Press Release Miki Leal Balada heavy (Heavy ballad) From January

Press Release
Miki Leal
Balada heavy (Heavy ballad)
From January 21st until April 10th 2015
Opening Wednesday January 21st 2015
About Heavy ballad
I do not know if you have noticed that the best ballads of the world are
reputed to be made by groups of Heavy metal music. This is a belief from our
youth that has turned into an urban legend.
This exhibition has a similar structure to the musical structure of a heavy
ballad: A/A/B/A (Part A or introduction, part A or development of the first
part, Part B or refrain; final part A with identical structure to the introduction).
Parts of the exhibition:
A/ Kind of Blue (Miles Davis, 1959).
This work is the only work in this show that has been taken from a previous
production. It works for me as a warning to the viewer, a warning of the
improvisatory character of the rest of the exhibition.
A/ Series Zazou (French Movement of urban tribes emerged in the 40s,
during the occupation. They expressed their dissatisfaction with aggressive
dancing (swing) and an Anglo-Saxon style clothing. They loved jazz; in fact
the name of the group is taken from a music theme (zah zah zuh) by the
black musician Cab Calloway.)
Continuing with the musical theme, this pictorial series, structured as a
timeline, it highlights curiosities that characterized this Zazou movement,
especially with regards to jazz.
B/ Tríptico Bodegón -Paisaje-Retrato (Triptych Still Life-Landscape-Portrait)
These three works speak of painting from painting. I try to honor the three
classic pictorial genres, now somewhat forgotten.
Along the triptych I present some pieces of pottery which continue to be
related to the above. They also speak of forgotten craftsman’s traditions,
representing everyday objects of familiar imagery.
A/ Ritmo y lectura (Rhythm and Reading)
Again, true to the repetition of the musical structure of the heavy ballad,
the theme is again music, this time the silences; in this case addressing a
personal recurring theme: “What is it that happens in the paper margins.”
In fact my painting has evolved in recent times into an interest towards the
margins, opposed to the central motif. These silent spaces of the picture,
seemingly endless, allow me a curious look on perhaps anecdotal elements
but of great importance to me in their usefulness for graphical representation
of the passing of time (brightness, wrinkles, scratches ...).
Miki Leal
About Miki Leal
Miki Leal, (Seville 1974), graduate in Fine Arts from the University of Seville,
received in 2009 the Caja Sol Grant. He has had solo shows in galleries in
Spain, Italy and Germany, taking part in Seville’s 2nd Biacs (2006), and group
shows in institutions such as CA2M (Madrid, Spain), Artium (Vitoria, Spain),
Musac (León, Spain) and Hangar 7 (Viena, Austria). In 2013 he had a solo
show at Centro de Arte Contemporáneo Andaluz, in Sevilla (Spain)

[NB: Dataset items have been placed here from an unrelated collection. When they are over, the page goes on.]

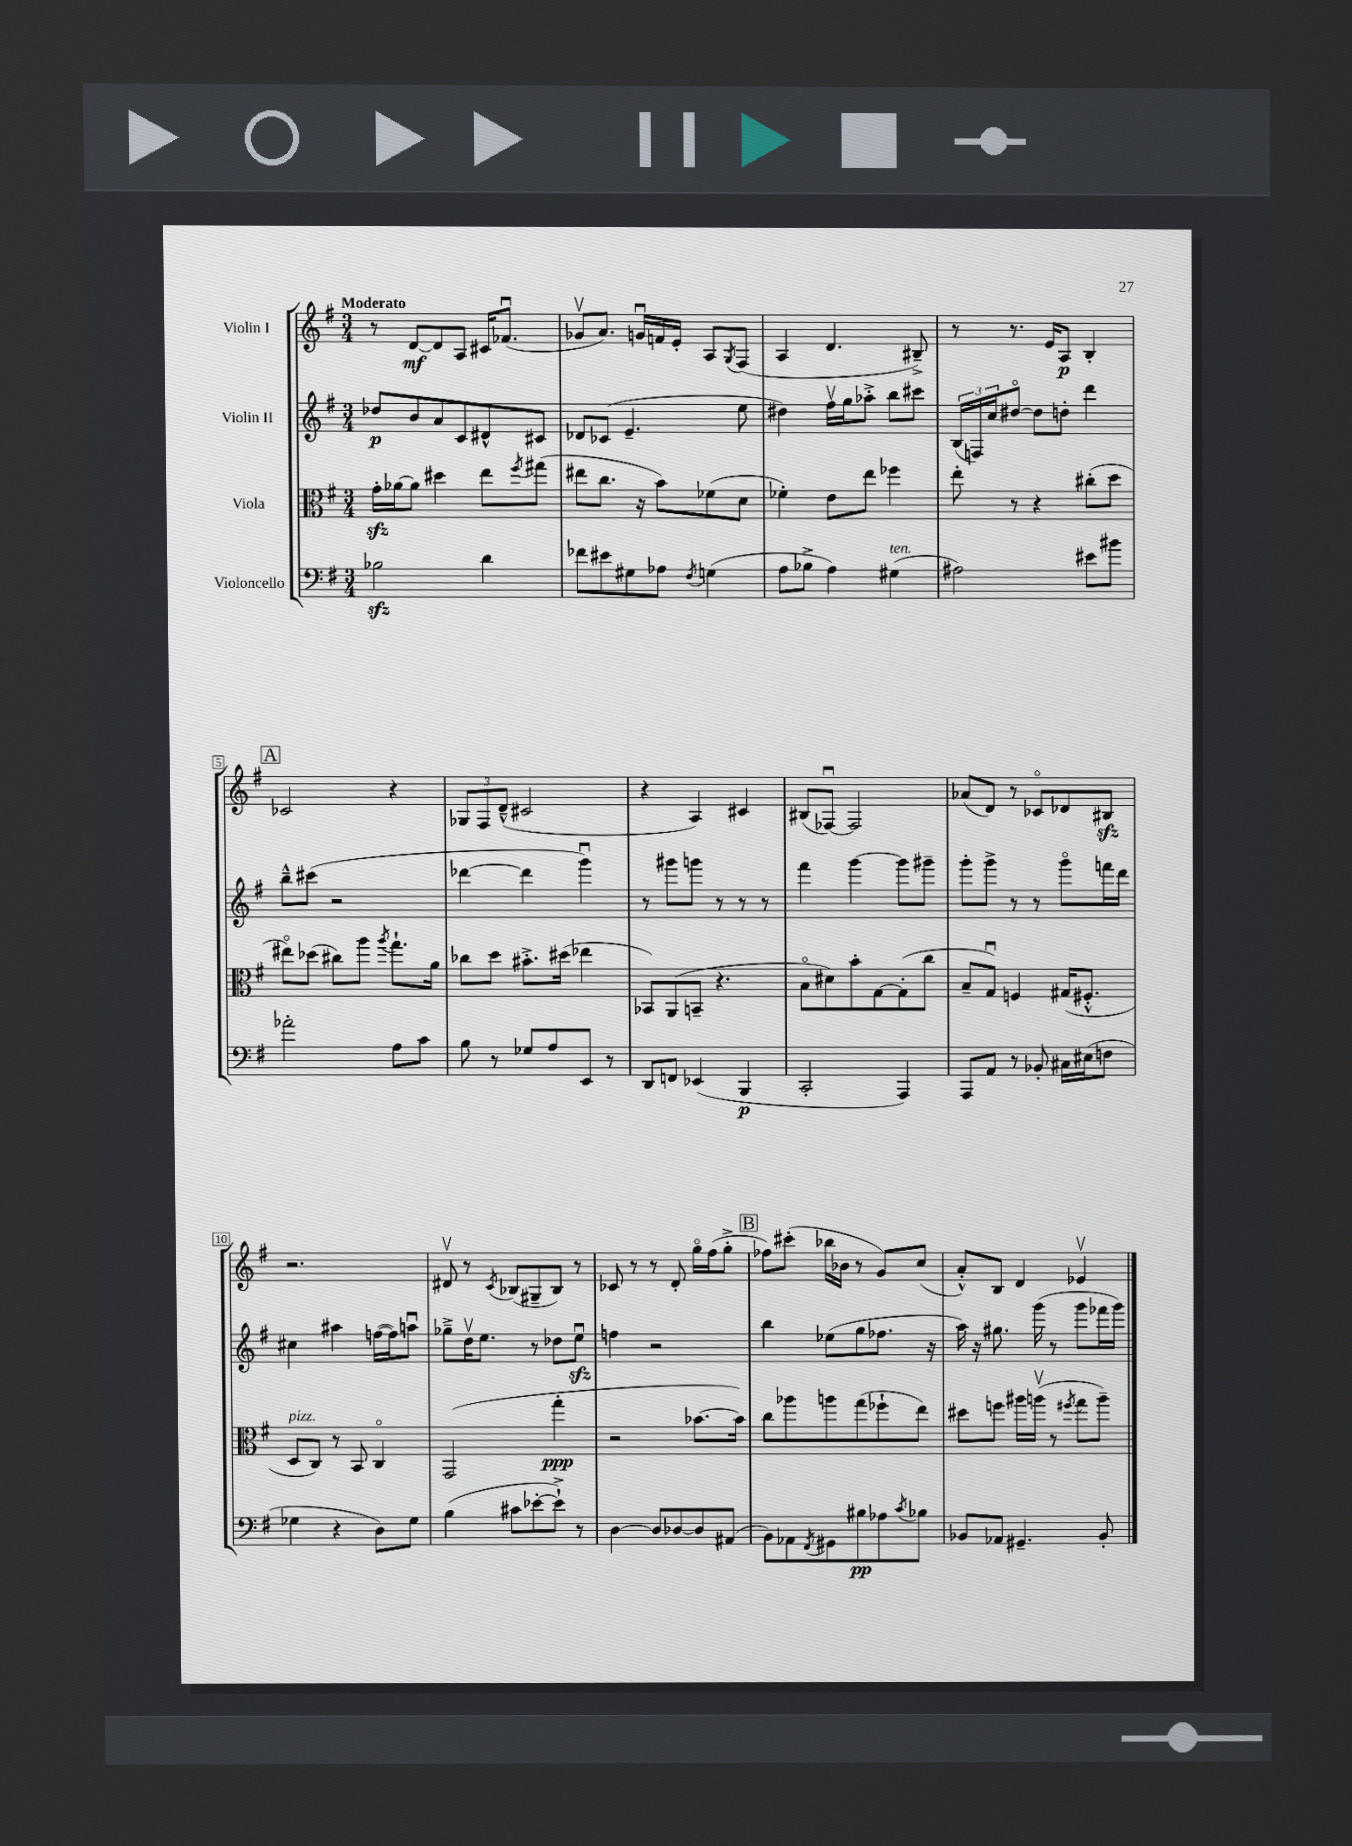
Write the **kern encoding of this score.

**kern	**dynam	**kern	**dynam	**kern	**dynam	**kern	**dynam
*part4	*part4	*part3	*part3	*part2	*part2	*part1	*part1
*staff4	*staff4	*staff3	*staff3	*staff2	*staff2	*staff1	*staff1
*I"Violoncello	*	*I"Viola	*	*I"Violin II	*	*I"Violin I	*
*clefF4	*	*clefC3	*	*clefG2	*	*clefG2	*
*k[f#]	*	*k[f#]	*	*k[f#]	*	*k[f#]	*
*M3/4	*	*M3/4	*	*M3/4	*	*M3/4	*
=1	=1	=1	=1	=1	=1	=1	=1
!	!	!	!	!	!	!LO:TX:a:B:t=Moderato	!
2B-Xzz\	.	16gzz'\LL	.	8dd-X/L	p	8r	.
.	.	[16a-X\J	.	.	.	.	.
.	.	8a-\J]	.	8b/	.	[8d/L	mf
.	.	4dd#X\	.	8a/	.	8d/]	.
.	.	.	.	8c/	.	8A/J	.
4d\	.	8ee\L	.	8d#X^^/	.	16c#X/KL	.
.	.	.	.	.	.	(8.f-Xu/J	.
.	.	8qff#/	.	.	.	.	.
.	.	(8gg#X\J	.	8c#X/J	.	.	.
=2	=2	=2	=2	=2	=2	=2	=2
8f-X\L	.	8ee#X\L	.	8d-X/L	.	8g-Xv/L	.
8e#X\	.	8.cc\J	.	(8c-X/J	.	8.a/J)	.
8G#X\	.	.	.	4.e~/	.	.	.
.	.	16r	.	.	.	16gnu/LL	.
8A-X\J	.	8b\L)	.	.	.	16fn/	.
.	.	.	.	.	.	16e'/JJ	.
8qF#/	.	.	.	.	.	.	.
(4Gn\	.	(8f-X\	.	.	.	8A/L	.
.	.	.	.	.	.	8qG/	.
.	.	8d\J	.	8ee\	.	(8F#/J	.
=3	=3	=3	=3	=3	=3	=3	=3
8A\L	.	4f-X'\)	.	4dd#X\)	.	4A/	.
8B-X^\J	.	.	.	.	.	.	.
4A\)	.	8e\L	.	16ff#v\LL	.	4.d/	.
.	.	.	.	16gg\J	.	.	.
.	.	8ee\J	.	8aa-X'^\J	.	.	.
!LO:TX:a:i:t=ten.	!	!	!	!	!	!	!
(4G#X\	.	4ff-X\	.	8bb\L	.	.	.
.	.	.	.	8ccc#X\J	.	8B#X~^/)	.
=4	=4	=4	=4	=4	=4	=4	=4
2A#X\)	.	8ee'\	.	(24B/LL	.	8r	.
.	.	.	.	24Fn/)	.	.	.
.	.	.	.	24cc/J	.	.	.
.	.	8r	.	[8dd#X/J	.	8.r	.
.	.	4r	.	8dd#\L]	.	.	.
.	.	.	.	.	.	16e/KL	.
.	.	.	.	8ddn'\J	.	8A/J	p
8e#X\L	.	(8cc#X'\L	.	4ddd\	.	4B'/	.
8b#X\J	.	8dd\J	.	.	.	.	.
!!LO:LB:g=z
!!LO:REH:place=s1:t=A
=5	=5	=5	=5	=5	=5	=5	=5
2a-X'\	.	8ee#X\L)	.	8bb~^^\L	.	2c-X/	.
.	.	(8dd-X\J	.	(8ccc#X\J	.	.	.
.	.	8cc#X\L)	.	2r	.	.	.
.	.	8aa\J	.	.	.	.	.
.	.	8qaa/	.	.	.	.	.
8A\L	.	8.gg`\L	.	.	.	4r	.
8c\J	.	.	.	.	.	.	.
.	.	16a\Jk	.	.	.	.	.
=6	=6	=6	=6	=6	=6	=6	=6
8B\	.	8cc-X\L	.	[4ddd-X\	.	12G-X/L	.
.	.	.	.	.	.	12F#/	.
8r	.	8dd\J	.	.	.	.	.
.	.	.	.	.	.	(12d~^^/J	.
8G-X/L	.	8.b#X'^\L	.	4ddd-\]	.	2c#X/	.
8A/	.	.	.	.	.	.	.
.	.	(16dd#X\Jk	.	.	.	.	.
8EE/J	.	4ee-X\	.	4gggu\)	.	.	.
8r	.	.	.	.	.	.	.
=7	=7	=7	=7	=7	=7	=7	=7
8DD/L	.	8BB-X/L)	.	8r	.	4r	.
8FFn/J	.	(8AA/	.	8ggg#X\L	.	.	.
(4EE-X/	.	8BBn~/J	.	8gggn\J	.	4A/)	.
.	.	4.r	.	8r	.	.	.
4BBB/	p	.	.	8r	.	4c#X/	.
.	.	.	.	8r	.	.	.
=8	=8	=8	=8	=8	=8	=8	=8
2CC'/	.	8B\L	.	4fff#\	.	(8B#X/L	.
.	.	8d#X\)	.	.	.	[8F-Xu/J)	.
.	.	8b'\	.	[4ggg\	.	2F-/]	.
.	.	[8G\	.	.	.	.	.
4AAA/)	.	(8G'\]	.	8ggg\L]	.	.	.
.	.	8cc\J	.	8ggg#X~\J	.	.	.
=9	=9	=9	=9	=9	=9	=9	=9
8AAA/L	.	8B~/L	.	8ggg'\L	.	(8a-X/L	.
8AA/J	.	8Gu/J)	.	8ggg^\J	.	8d/J)	.
8r	.	4Fn/	.	8r	.	8r	.
8BB-X'/	.	.	.	8r	.	8c-X/L	.
16C#X\LL	.	(16G#X/KL	.	8ggg\L	.	8d-X/	.
(16E#X\J	.	8.F#X'^^/J	.	.	.	.	.
8Fn\J	.	.	.	16fffn\L	.	8B#Xzz/J	.
.	.	.	.	16ddd\JJ	.	.	.
!!LO:LB:g=z
=10	=10	=10	=10	=10	=10	=10	=10
!	!	!LO:TX:a:i:t=pizz.	!	!	!	!	!
4G-X\	.	8D/L	.	4cc#X\	.	2.r	.
.	.	8C/J)	.	.	.	.	.
4r	.	8r	.	4aa#X\	.	.	.
.	.	8BB/	.	.	.	.	.
8D\L)	.	4C/	.	([16ffn\LL	.	.	.
.	.	.	.	16ff\J])	.	.	.
8G-\J	.	.	.	8aanu\J	.	.	.
=11	=11	=11	=11	=11	=11	=11	=11
(4B\	.	(2GG/	.	8gg-X~^\L	.	8d#Xv/	.
.	.	.	.	16ddv\K	.	8r	.
.	.	.	.	8.ee\J	.	.	.
.	.	.	.	.	.	8qc/	.
8c#X\L	.	.	.	.	.	(8B-X/L	.
[8e-X'\	.	.	.	8r	.	8G#X~/	.
8e-`^\J])	.	4gg'\	ppp	8dd-X\L	.	8B-/J)	.
8r	.	.	.	8eezzu\J	.	8r	.
=12	=12	=12	=12	=12	=12	=12	=12
[4D\	.	2r	.	4ffn\	.	8c-X/	.
.	.	.	.	.	.	8r	.
8D/L]	.	.	.	2r	.	8r	.
[8D-X/	.	.	.	.	.	8d'/	.
8D-/]	.	[8.b-X\L	.	.	.	16gg\LL	.
.	.	.	.	.	.	(16ff#\J	.
(8AA#X/J	.	.	.	.	.	8gg'^\J	.
.	.	16b-\Jk])	.	.	.	.	.
!!LO:REH:place=s1:t=B
=13	=13	=13	=13	=13	=13	=13	=13
8BB\L)	.	8cc\L	.	4bb\	.	8ff-X\L)	.
8AA-X\	.	8aa-X\	.	.	.	(8ccc#X'\J	.
8qFF#/	.	.	.	.	.	.	.
8GG#X\	.	8aan\	.	(8ee-X\L	.	16bb-X\LL	.
.	.	.	.	.	.	16b-X\JJ	.
8B#X\	pp	(8gg\	.	8gg\	.	8r	.
8A-X\	.	8ff-X`\	.	8.ff-X\J	.	8g/L)	.
8qc/	.	.	.	.	.	.	.
8B-X\J	.	8ee\J)	.	.	.	(8cc/J	.
.	.	.	.	16r	.	.	.
=14	=14	=14	=14	=14	=14	=14	=14
8BB-X/L	.	8dd#X\L	.	16aa\)	.	8a'^^/L)	.
.	.	.	.	16r	.	.	.
8AA-X/J	.	8ffn\J	.	8.gg#X\	.	8B/J	.
4.GG#X~/	.	16aa#X\LL	.	.	.	4d/	.
.	.	(16aanv\JJ	.	(16ggg\	.	.	.
.	.	8r	.	8r	.	.	.
.	.	8qff#X/	.	.	.	.	.
.	.	8gg\L	.	8ggg\L	.	4e-Xv/	.
8BB-'/	.	8aa~\J)	.	16fff-X\L	.	.	.
.	.	.	.	16ggg\JJ)	.	.	.
==	==	==	==	==	==	==	==
*-	*-	*-	*-	*-	*-	*-	*-
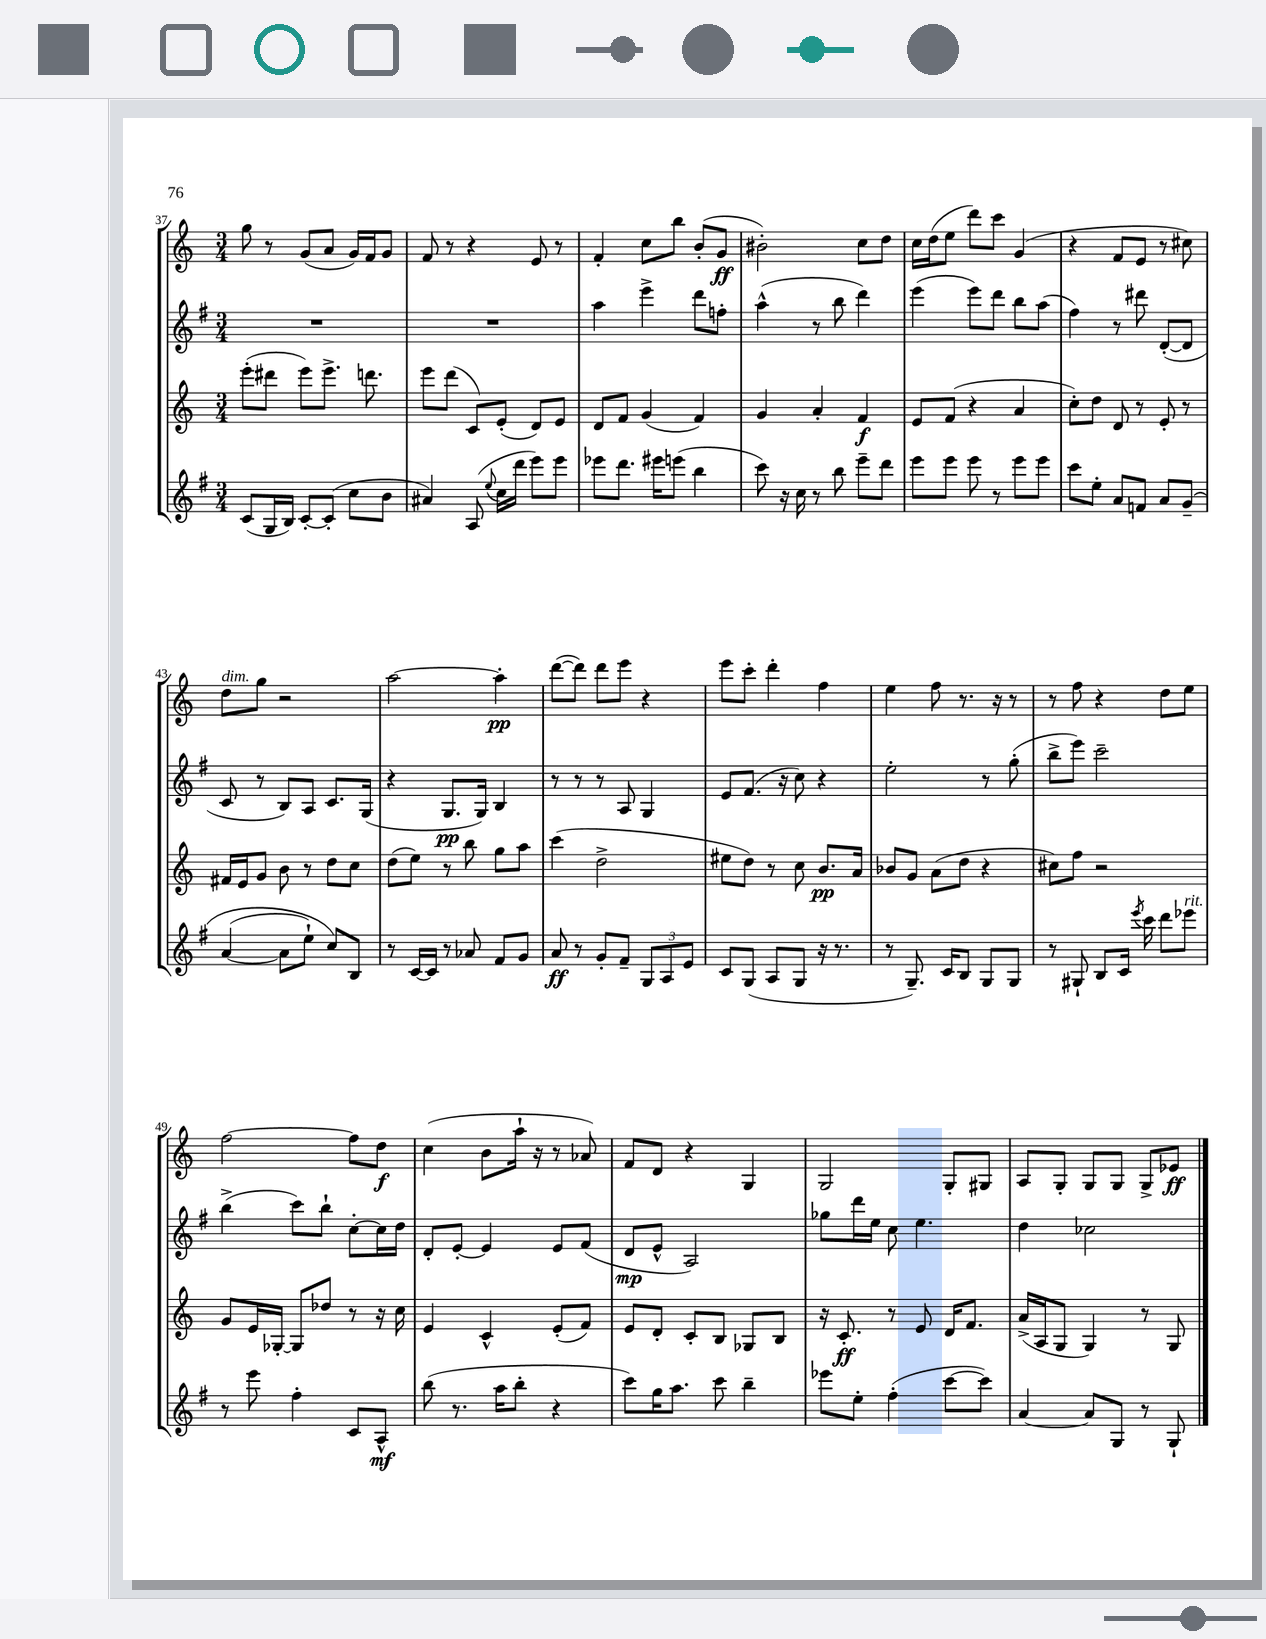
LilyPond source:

<<
\new StaffGroup <<
\new Staff = "s0" {
    \clef treble \key c \major \numericTimeSignature \time 3/4
    \autoBeamOff g''8 r8 g'8[( a'8] g'16[) f'16 g'8] |
    f'8 r8 r4 e'8 r8 |
    f'4-. c''8[ b''8] b'8[-.( g'8]\ff |
    bis'2-.) c''8[ d''8] |
    c''16[ d''16( e''8] d'''8[) c'''8] g'4( |
    r4 f'8[ e'8] r8 cis''8) |
    d''8[^\markup { \italic "dim." } g''8] r2 |
    a''2~ a''4-.\pp |
    d'''8[~( d'''8]) d'''8[ e'''8] r4 |
    e'''8[ c'''8]-. d'''4-. f''4 |
    e''4 f''8 r8. r16 r8 |
    r8 f''8 r4 d''8[ e''8] |
    f''2~ f''8[ d''8]\f |
    c''4( b'8[ a''16]-! r16 r8 aes'8) |
    f'8[ d'8] r4 g4 |
    g2 g8[-. gis8] |
    a8[ g8]-. g8[ g8] g8[-> ees'8]\ff \bar "|." |
}
\new Staff = "s1" {
    \clef treble \key g \major \numericTimeSignature \time 3/4
    \autoBeamOff R2. |
    R2. |
    a''4 e'''4-> d'''8[ f''8]-. |
    a''4-^( r8 b''8 d'''4) |
    e'''4( e'''8[) d'''8] b''8[ a''8]( |
    fis''4) r8 dis'''8 d'8[~-.( d'8] |
    c'8 r8 b8[) a8] c'8.[ g16]( |
    r4 g8.[\pp g16]) b4 |
    r8 r8 r8 a8 g4 |
    e'8[ fis'8.]( r16 c''8) r4 |
    e''2-. r8 g''8-.( |
    b''8[-> e'''8]) c'''2-- |
    b''4->( c'''8[) b''8]-! c''8[~-. c''16 d''16] |
    d'8[-. e'8]~-. e'4 e'8[ fis'8]( |
    d'8[\mp e'8]-^ a2) |
    ges''8[ d'''16 e''16] c''8 e''4. |
    d''4 ces''2 \bar "|." |
}
\new Staff = "s2" {
    \clef treble \key c \major \numericTimeSignature \time 3/4
    \autoBeamOff e'''8[-.( dis'''8] e'''8[) e'''8.]-> d'''8. |
    e'''8[ d'''8]( c'8[) e'8]-.( d'8[) e'8] |
    d'8[ f'8] g'4( f'4) |
    g'4 a'4-. f'4\f |
    e'8[ f'8]( r4 a'4 |
    c''8[-.) d''8] d'8 r8 e'8-. r8 |
    fis'16[ e'16 g'8] b'8 r8 d''8[ c''8] |
    d''8[( e''8]) r8 b''8 g''8[ a''8] |
    c'''4( d''2-> |
    eis''8[ d''8]) r8 c''8 b'8.[\pp a'16] |
    bes'8[ g'8] a'8[( d''8] r4 |
    cis''8[) f''8] r2 |
    g'8[ e'16 ges16]~-. ges8[ des''8] r8 r16 c''16 |
    e'4 c'4-^ e'8[-.( f'8]) |
    e'8[ d'8]-. c'8[-. b8] ges8[ b8] |
    r16 c'8.-.\ff r8 e'8 d'16[ f'8.] |
    a'16[->( a16 g8] g4) r8 g8 \bar "|." |
}
\new Staff = "s3" {
    \clef treble \key g \major \numericTimeSignature \time 3/4
    \autoBeamOff c'8[( g16 b16]) c'8[~-. c'8]-.( c''8[ b'8] |
    ais'4) a8( \appoggiatura { e''8 } c''16[ d'''16] e'''8[) e'''8] |
    ees'''8[ d'''8.] eis'''16[ e'''8]( b''4 |
    c'''8) r16 c''16 r8 b''8 e'''8[-- d'''8] |
    e'''8[ e'''8] e'''8 r8 e'''8[ e'''8] |
    c'''8[ e''8]-. a'8[ f'8] a'8[ g'8]--\( |
    a'4~( a'8[ e''8]-!) c''8[\) b8] |
    r8 c'16[~ c'16] r8 aes'8 fis'8[ g'8] |
    a'8\ff r8 g'8[-. fis'8]-- \tuplet 3/2 { g8[ a8 e'8] } |
    c'8[ g8]( a8[ g8] r16 r8. |
    r8 g8.--) c'16[ b8] g8[ g8] |
    r8 gis8-! b8[ c'16] \acciaccatura { e'''8 } c'''16 d'''8[ ees'''8]^\markup { \italic "rit." } |
    r8 e'''8 fis''4-. c'8[ a8]-^\mf |
    b''8( r8. a''16[ b''8]-. r4 |
    c'''8[) g''16 a''8.] c'''8 b''4-- |
    ees'''8[ e''8]-. fis''4-.( c'''8[~ c'''8]) |
    a'4~ a'8[ g8] r8 g8-! \bar "|." |
}
>>
>>
\layout { \context { \Score currentBarNumber = #37 } }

Miki Leal uses paper as his only medium, with acrylics and watercolours as
main techniques, together with pastels colours and pencil. It is also important
the way the artist takes advantage of paper properties, scratching the paper
surface and breaking it as another artistic resource.
Usually, Miki Leal takes images for his paintings from jazz, cinema and pop
images. This material serves the painter as going from the figurative to the
abstract, from images to painting. His work develops different strategies
that cover the image from painting, and which may go from the direct use of
a photographic, cinematographic or media referent, to the re-elaboration of
images taken from everyday experience.
Both when he deals with the direct choice of determined and concrete
photographic material (preexisting images or ones taken directly by the artist)
as a source or starting point for the proposal, and when we are only faced
with the mark or the spectra of the photographic element, these works have a
relationship with a complex process of transposing the image.
The center of attention thus shifts from the concrete image and the reality
that it might show towards the meditated relationship with the image that
is established in the operation of re-elaborating the photographic through
painting.
The third important clue of his works is color; the intensity of brushstroke and
brilliance of a tireless imagination: “Color is precisely the true and principal
protagonist acting as a climate which contains all of the other elements: a
sort of catalyst whose presence gives all the other elements meaning in the
composition. All the evocative power of painting is created by the color”.